One cool strange loop has to do with cellular influence on protein folding. Proteins (in the environment) require proteins (in the environment) to fold up. For example, chaperonines are proteins that help fold up other proteins.
Is there a chaperonin that requires another chaperonin to fold? Now that would be a beautiful meta strange loop!
One of the strange loops involves the independent/early folding unit (IFU) stabilisation, where these IFUs flicker in and out of an ensemble of conformations and in order to form a stable structure need to interact with each other. Likewise for larger sub-structures.
Beta-strand pairing can also be thought of as a strange loop, much like DNA base pairing is a strange loop. Beta-strand formation is similar to IFU formation in that the hydrogen bonding is required for overall stability.
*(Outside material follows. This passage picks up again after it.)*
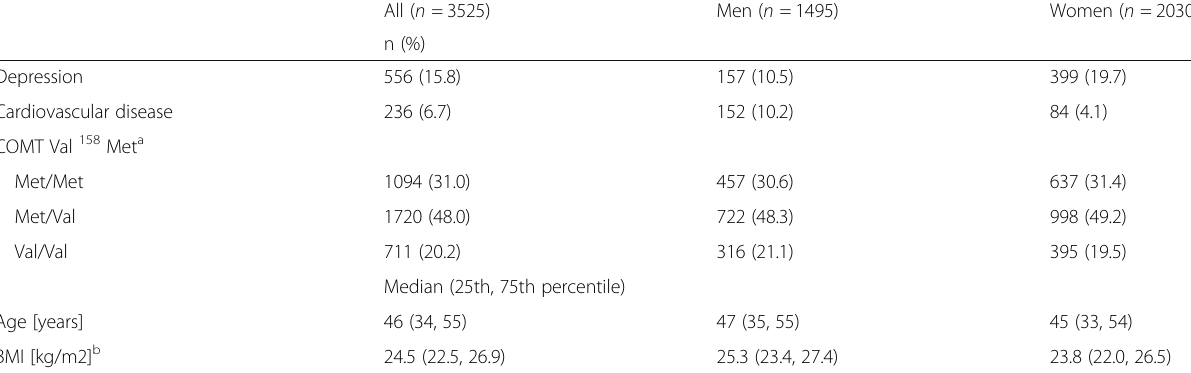
Table 1 Distribution of COMT Val 158 Met, depression and cardiovascular disease (CVD), stratified by gender All ( n =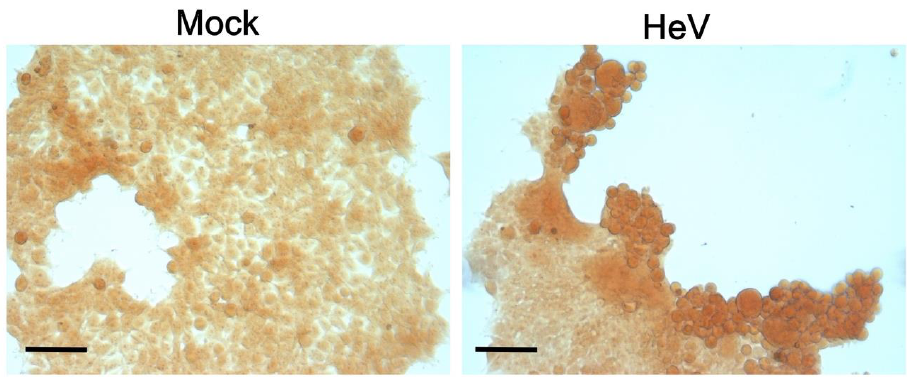
Figure 12. CR capture by non-infected HEK 293T cells (Mock) or by cells infected by HeV (MOI 0.00025) at 48 post-infection. Scale bar: 100 μ m.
If a chain folds upon itself sequentially starting from end to end (which we know is not the case) then the entire folding process would be a beautifully recursive strange loop, where to fold a protein of length n, you would fold a protein of length n-1 and then fold the last residue.
All of the above can be generalised. Strange loopiness arises because of context-sensitivity in proteins (as illustrated by the IFU and beta-strand pairing example). So to fold a protein of length n:
f(n) = f(n-1) + c(R_n)
f(n-1) = f(n-1-1) + c(R_n-1) = f(n-2) + c(R_n-1)
f(n-2) = f(n-2-1) + c(R_n-2) = f(n-3) + c(R_n-2)
.
.
.
f(3) = f(3-1) + c(R_3)
f(2) = f(2-1) + c(R_2)
f(1) = c(R_1)
where c(R_1) is some arbitrary starting point. I use methods like this to build up protein structures---in fact such a process was used in my CASP3 ab initio prediction method for assigning secondary structure to rough models. The concept is known as recursion.
Note that the recursive call need not be made to a sequnece of length n-1. It could be of any size that represents a substructure. So you can view the process as putting together a bunch of independent sub-units.